Work item: Can you carry on the text about Siena's Palio horse race, starting after its final sentence?

With their great muscular flanks, flaring nostrils and flailing hooves, the beasts often outrank their riders. It is as if they claimed the artist's attention with such compelling force that their human cargoes appeared of little import.

In Siena, the horse still rules supreme, and in the greatest horse race in Italy, the Sienese Palio, the jockey counts for little. On 16 August, when the second Palio of the summer is run (the first is in July), visitors will see why. For all that matters in the Palio is that the winning horse crosses the line. If the rider is thrown and lies groaning in the dust, that is of little concern.

This bareback contest consumes the attention of Siena's citizens for months in advance and its ceremonial occupies days of preliminary parading, feasting and collective worship. But the race itself is all over in about 90 seconds - just as long as it takes for the ten contestants to gallop three times around the Campo, a vast scallop-shaped piazza at the centre of Sienese life since the 13th century. Its cobblestones are covered with sand and padded barriers are erected to preserve life and limb of racers and spectators alike.

These modest precautions apart, the Palio is a contest of such naked ferocity and emotion that every year yields its crop of broken bones and bruised egos. Its roots go deep into Siena's plague-ridden and factional history, dividing the city's 17 wards - the contrade - into a seething mass of rivalries and intrigue. The jockeys are brought in from the Maremma, the swampy lowlands of southern Tuscany, where they are presumed to be immune from the hallucinatory addiction that membership of a contrada confers on its initiates. But rumour has it that they are not all immune to the lure of a few million lire. Furtive talk of doping circulates in the alleys and cafes of Siena before the race, while furious discussion of its filthy tactics (almost everything is permitted) provide gossip long into the sharp Tuscan autumn. If there was ever such as thing as a stewards' inquiry at the Palio it would probably be conducted only into the quality of the food at the post- race banquet.

Everything about the race is adorned with mediaeval ritual. Although there are 17 contrade, only ten may race. So the first arguments arise over the lots drawn for the places, the mounts, the jockeys and the starting places. Since the Palio is staged in honour of the Virgin Mary, a copious number of rosaries are recited and numerous blessing invoked in each contrada to confer victory on the meritorious.

Then on 13 August, the ten horses that have emerged from the selection are paraded before a trial race. Over the next two days, four more trials will be held, with esxcitement mounting and banquets in the streets on the night of the Feast of the Assumption, 15 August.

Entries shown:
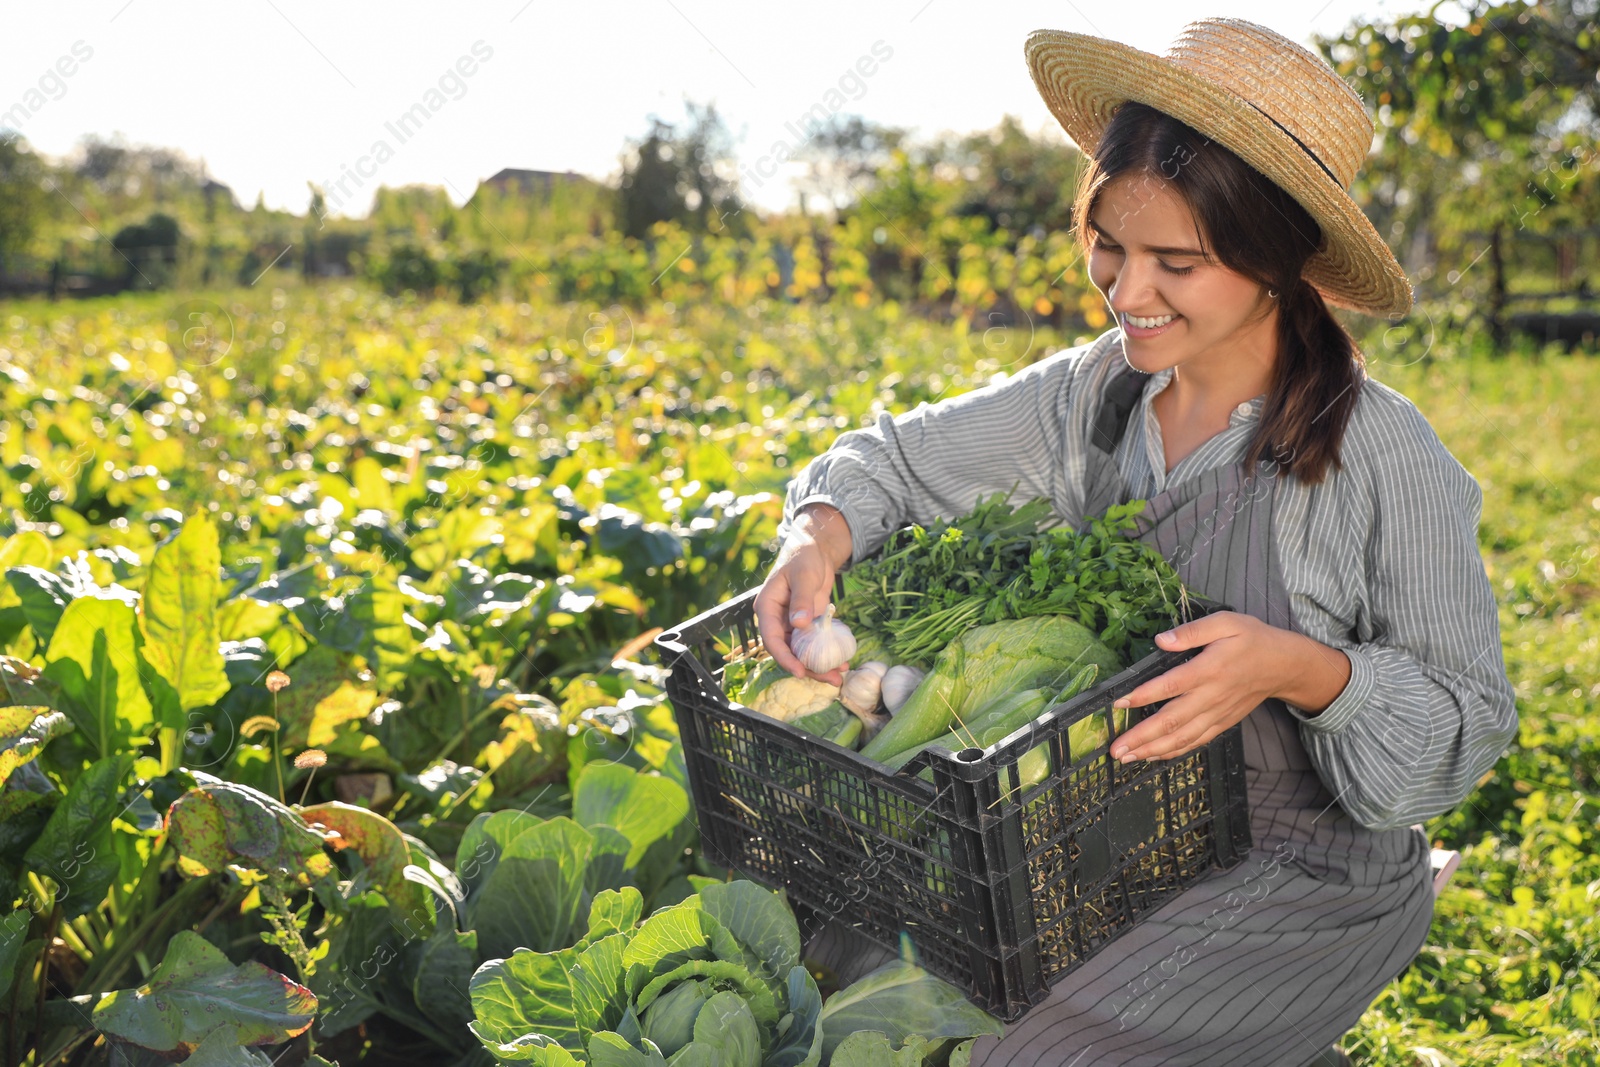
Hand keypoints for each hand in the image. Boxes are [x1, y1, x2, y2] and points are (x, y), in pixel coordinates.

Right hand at [753, 522, 850, 687]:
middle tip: (829, 680)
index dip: (784, 658)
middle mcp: (777, 619)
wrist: (816, 548)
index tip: (799, 671)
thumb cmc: (804, 555)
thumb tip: (799, 624)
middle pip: (788, 651)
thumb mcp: (805, 575)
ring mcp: (792, 623)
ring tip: (839, 676)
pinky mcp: (808, 623)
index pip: (771, 639)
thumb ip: (802, 599)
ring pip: (801, 651)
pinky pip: (814, 644)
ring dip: (818, 665)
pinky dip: (826, 654)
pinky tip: (842, 662)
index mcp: (768, 607)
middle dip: (806, 668)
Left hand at [1107, 612, 1300, 762]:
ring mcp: (1217, 713)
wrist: (1284, 666)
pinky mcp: (1222, 723)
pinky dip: (1174, 752)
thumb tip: (1162, 640)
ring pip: (1182, 738)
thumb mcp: (1226, 622)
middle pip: (1172, 721)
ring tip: (1127, 758)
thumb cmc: (1251, 639)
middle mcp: (1211, 696)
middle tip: (1116, 749)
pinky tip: (1154, 756)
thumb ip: (1193, 631)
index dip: (1144, 696)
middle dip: (1142, 737)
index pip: (1171, 685)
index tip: (1119, 703)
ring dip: (1153, 750)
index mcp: (1209, 669)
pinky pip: (1196, 741)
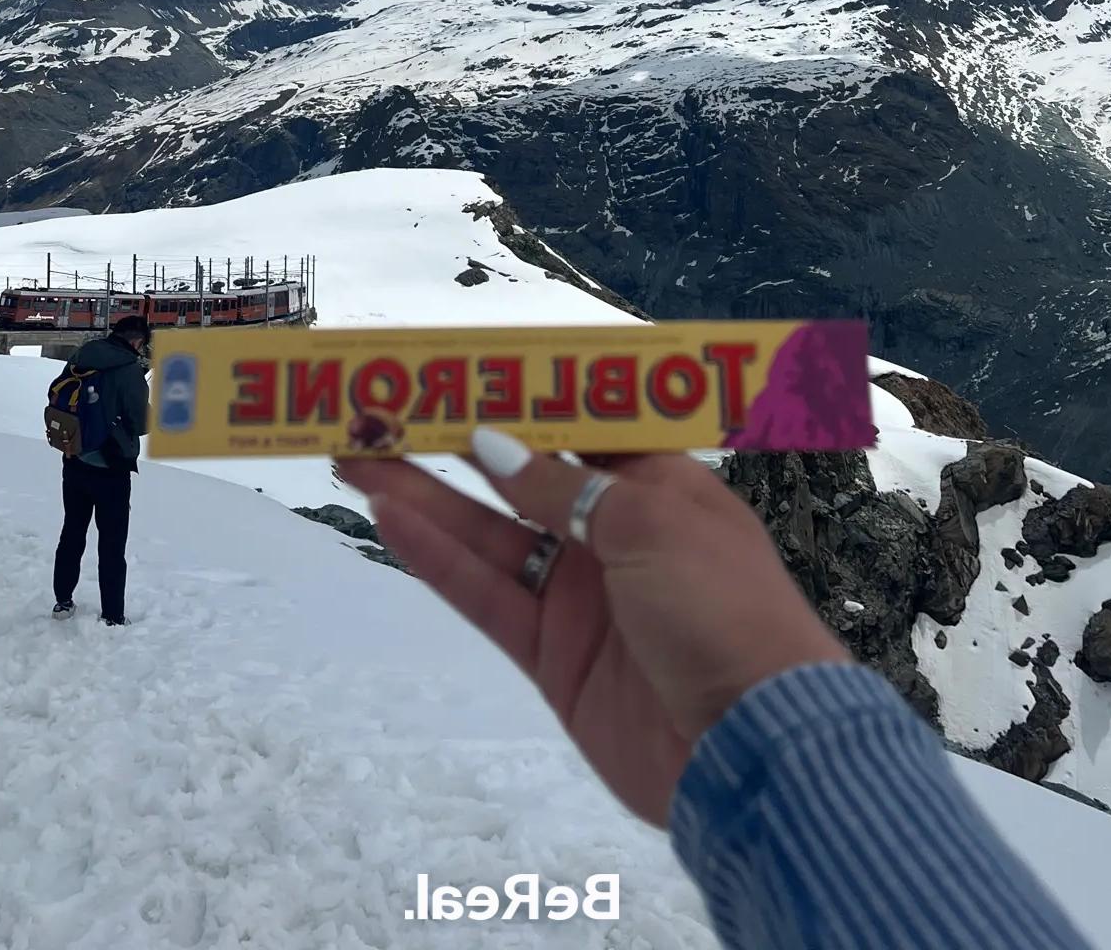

Result:
The next morning a heavy-headed groom leads each horse to the chapel in its contrada, where it is blessed by the priest amid a subdued throng. Frequently the animal makes a great show of being dragged into church. Horseshoes and Renaissance marble steps do not seem to go happily together. If the horse, by now somewhat disconcerted, should dump a steaming pile of droppings in the aisle, that is viewed as a propitious exercise of the equine bowels.

At about five o'clock parades converge on the Campo in a riot of heraldry. The scene would help the least observant visitor to connect the present day to the brilliant colours typical of Sienese painting in the Palio's early centuries. Drummers, flag-wavers and musicians process and display their skills, as if a contingent of Orangemen had dropped acid and woken up smiling in the papist cauldron of Chiantishire.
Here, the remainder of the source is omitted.